DATA TO USE
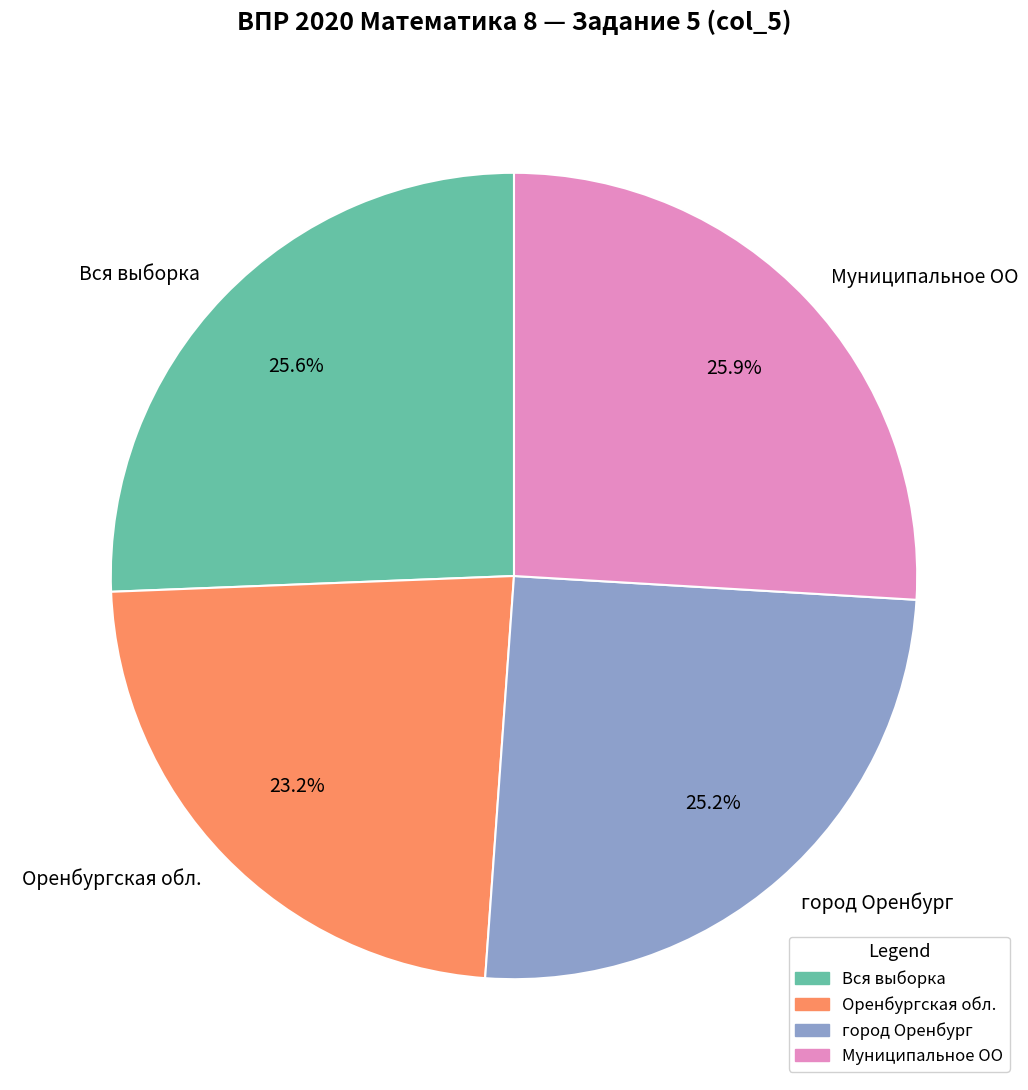

To the nearest percent, what is the combined percentage of Вся выборка and Муниципальное ОО?

52%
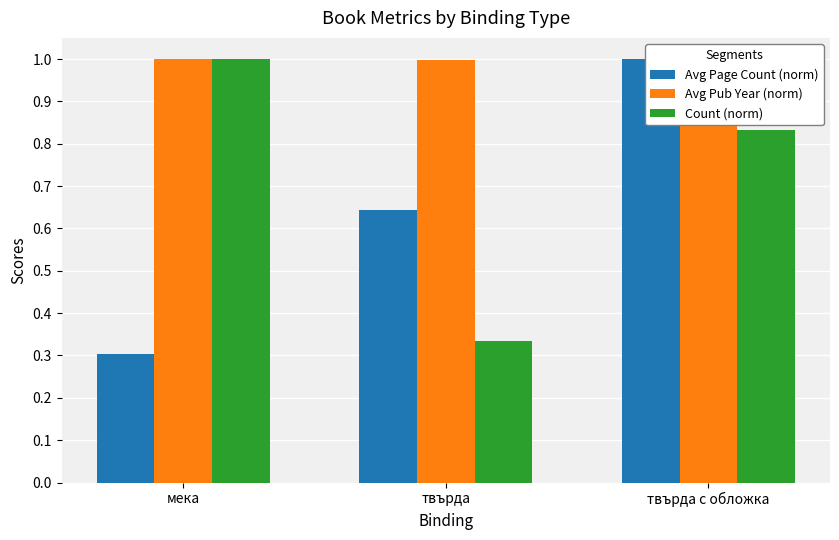

Rank the series at мека from lowest to highest value.

Avg Page Count (norm), Avg Pub Year (norm), Count (norm)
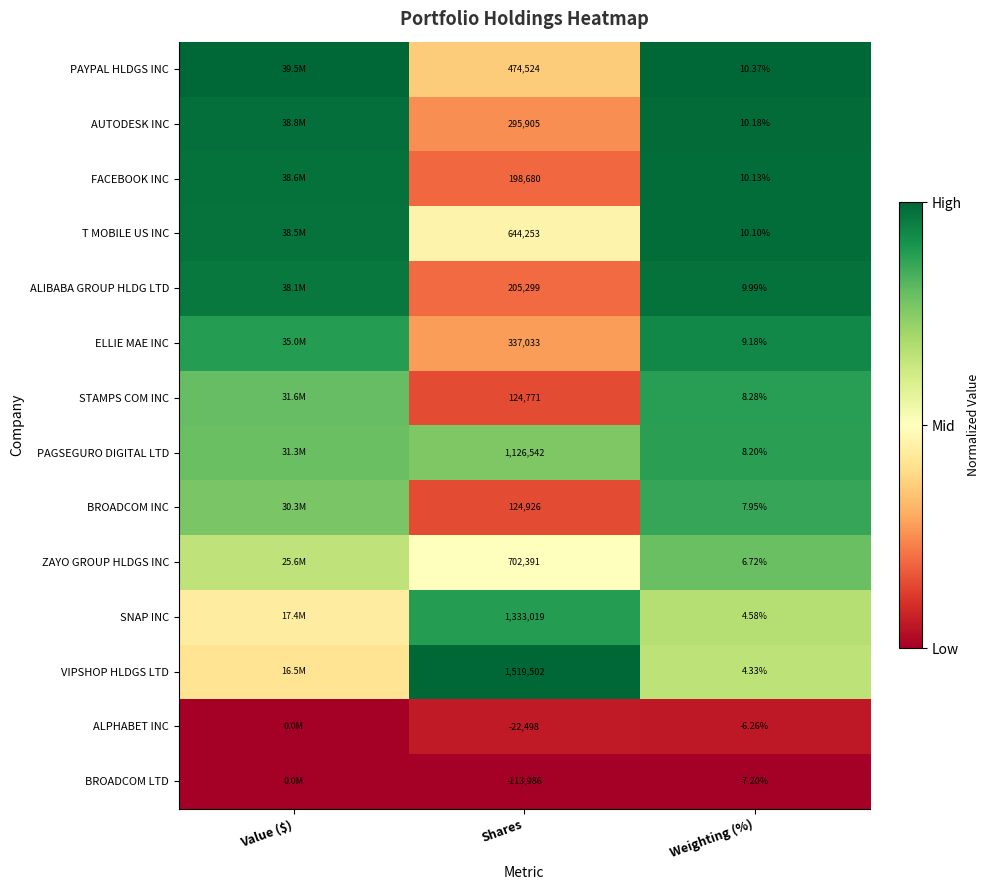

Count the number of categories in the chart.

3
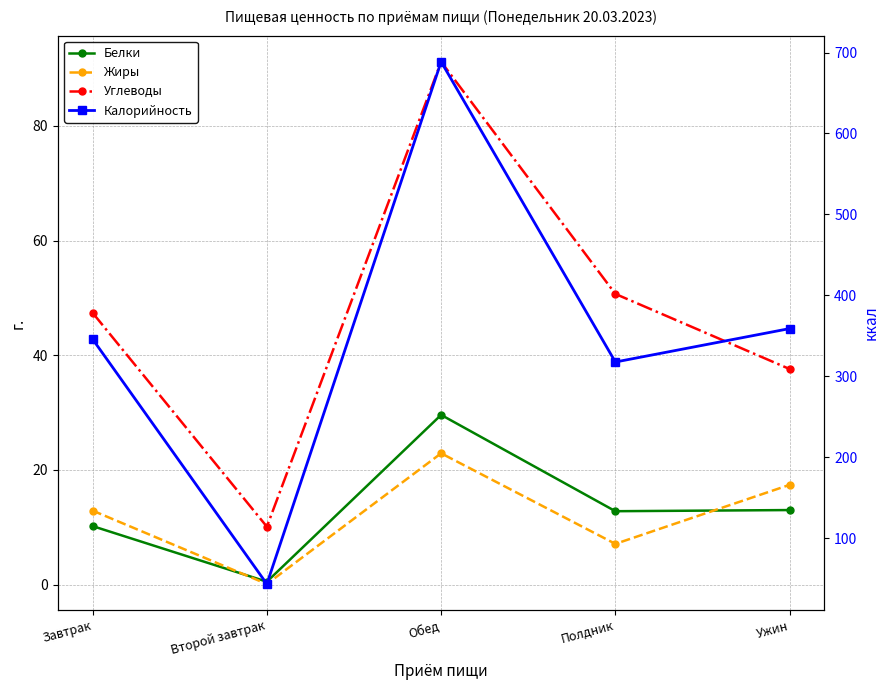

What is the label of the 2nd point from the left?

Второй завтрак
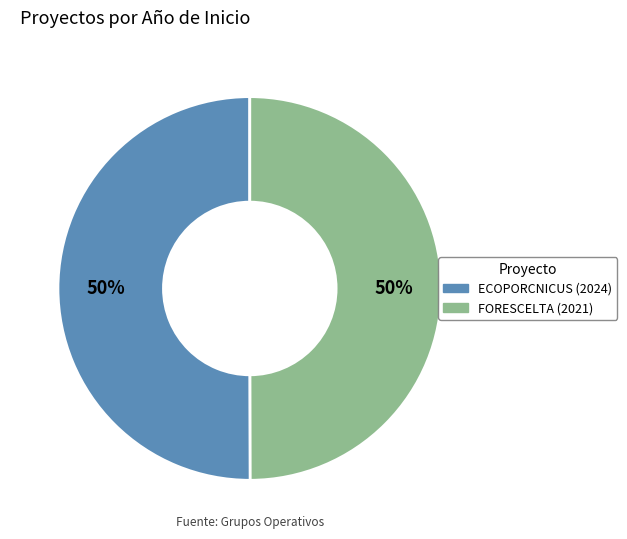

Combined, do ECOPORCNICUS (2024) and FORESCELTA (2021) account for over 50%?

Yes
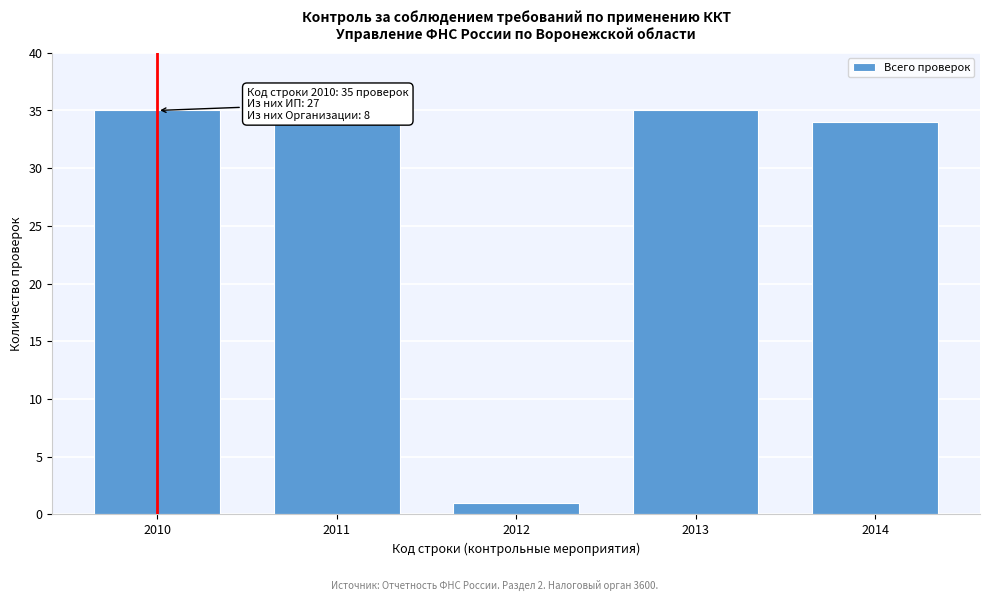

Reading left to right, transcribe all the data shown in this chart.

2010=35	2011=34	2012=1	2013=35	2014=34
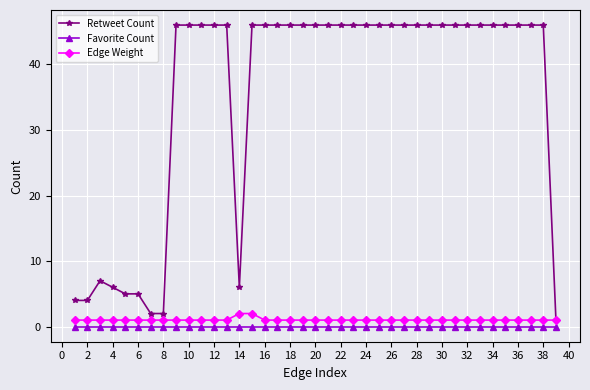

Does the chart display data point markers on the line(s)?

Yes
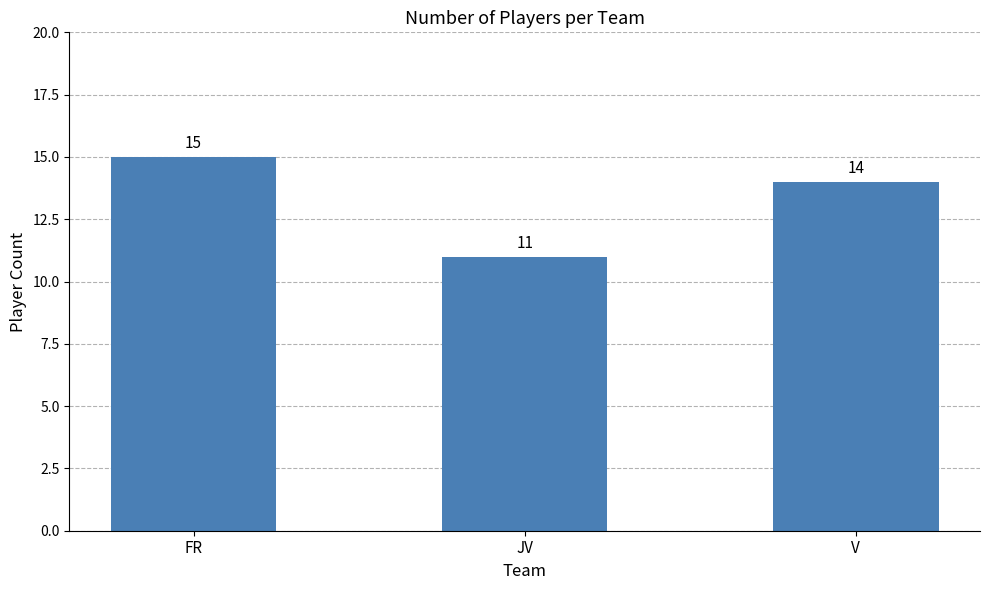

What is the greatest value displayed?

15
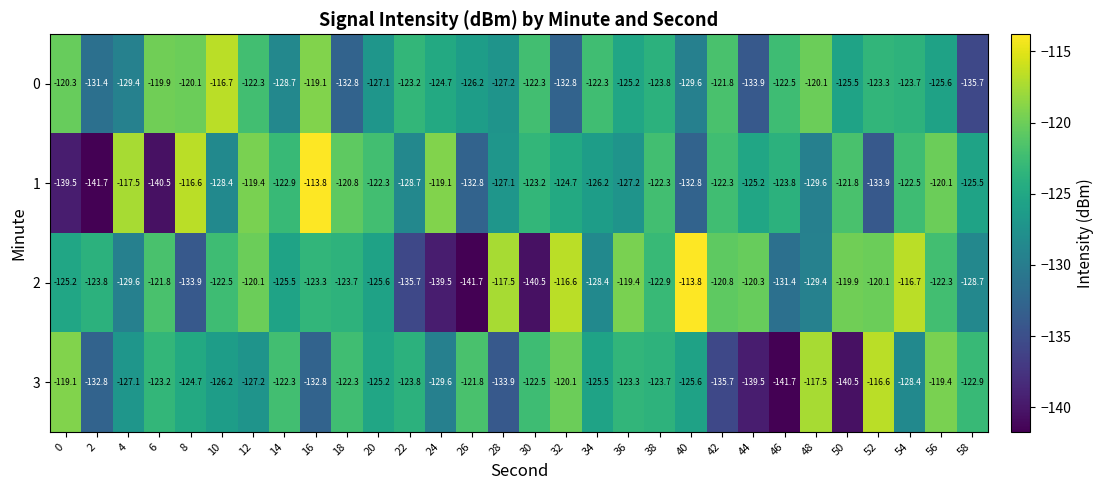

What is the difference between the second highest and second lowest values in the 0 series?

14.8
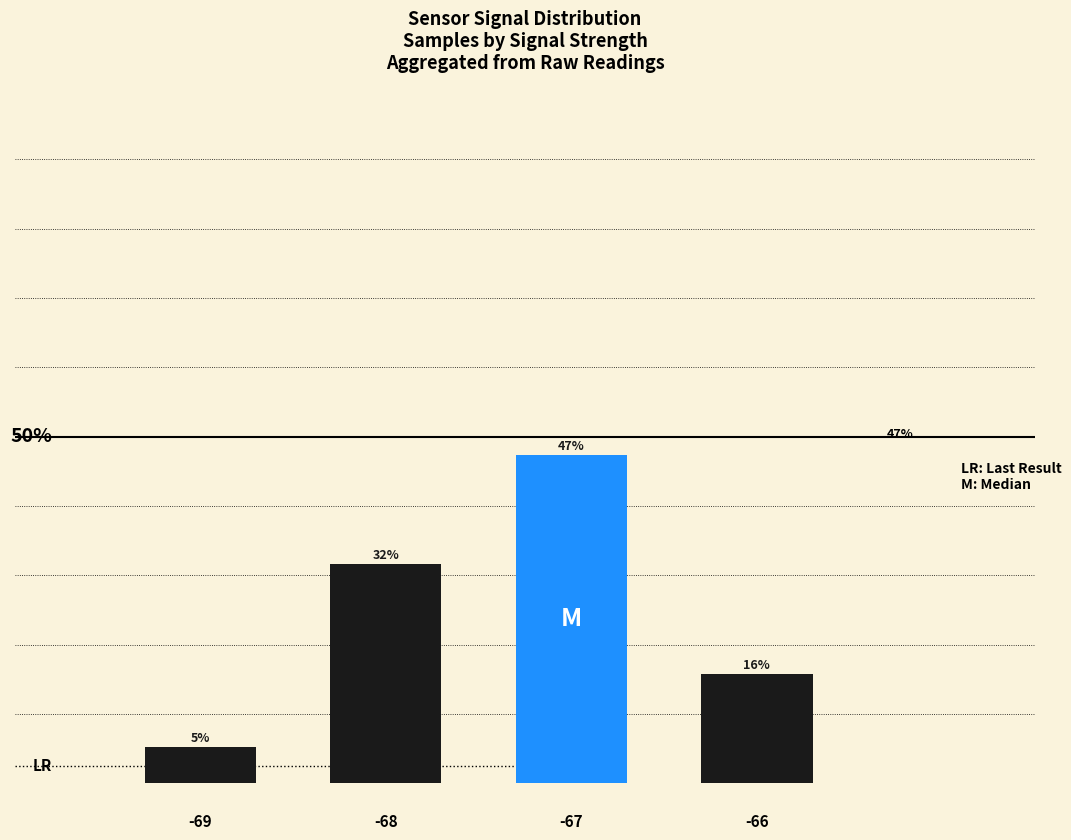

Are the bars horizontal?

No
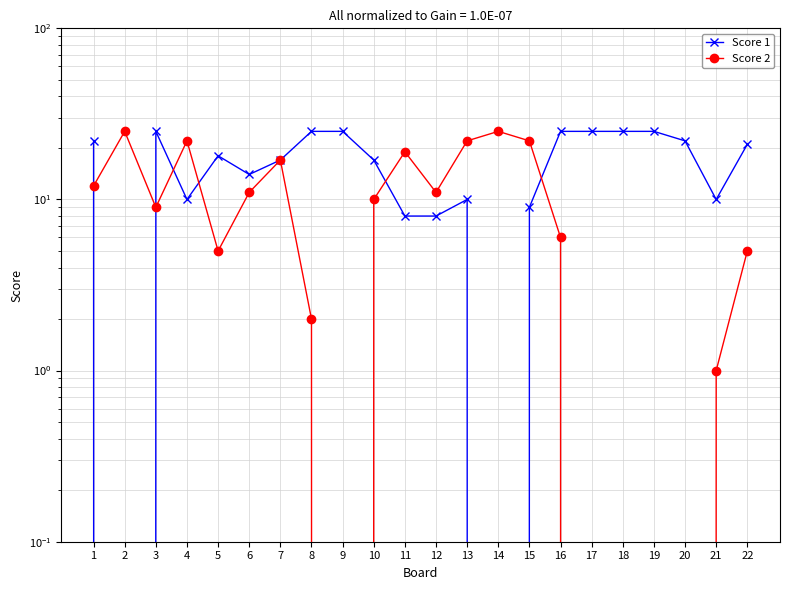

The Score 1 series shows 17 at 10. True or false?

True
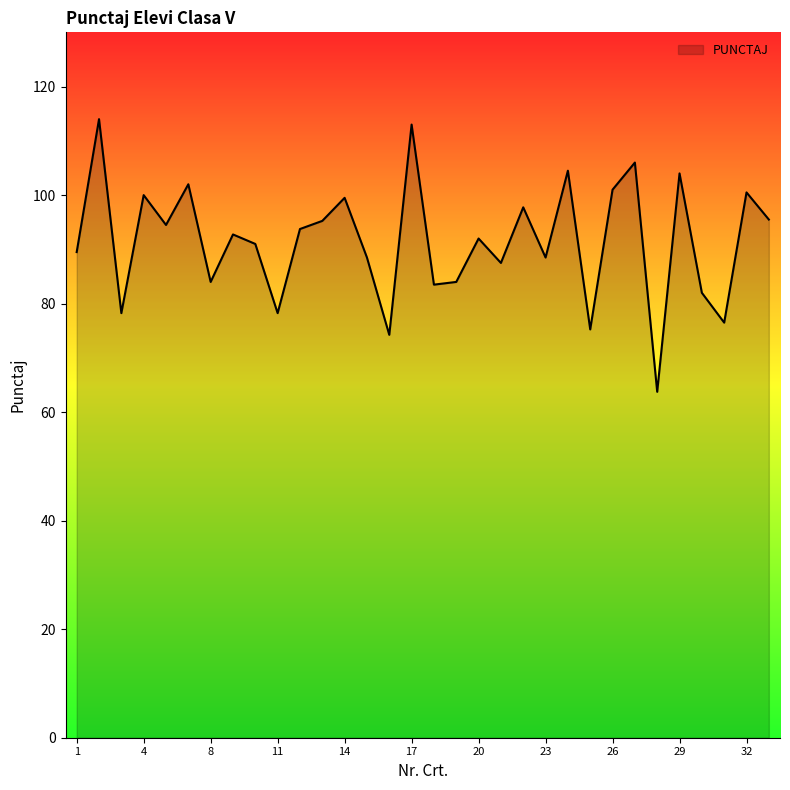

True or false: the data has more than 0 interior local peaks.

True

WHAT TO WORK ON
Copy out the entries word for word, from the first one down to the line that contains "Reading left to", and include that line. Leave out the pictures.

RESPONSE TO THIS TASK
To the nearest percent, what is the combined percentage of Вся выборка and Муниципальное ОО?

52%

Rank the series at мека from lowest to highest value.

Avg Page Count (norm), Avg Pub Year (norm), Count (norm)

Count the number of categories in the chart.

3

What is the label of the 2nd point from the left?

Второй завтрак

Combined, do ECOPORCNICUS (2024) and FORESCELTA (2021) account for over 50%?

Yes

Reading left to right, transcribe all the data shown in this chart.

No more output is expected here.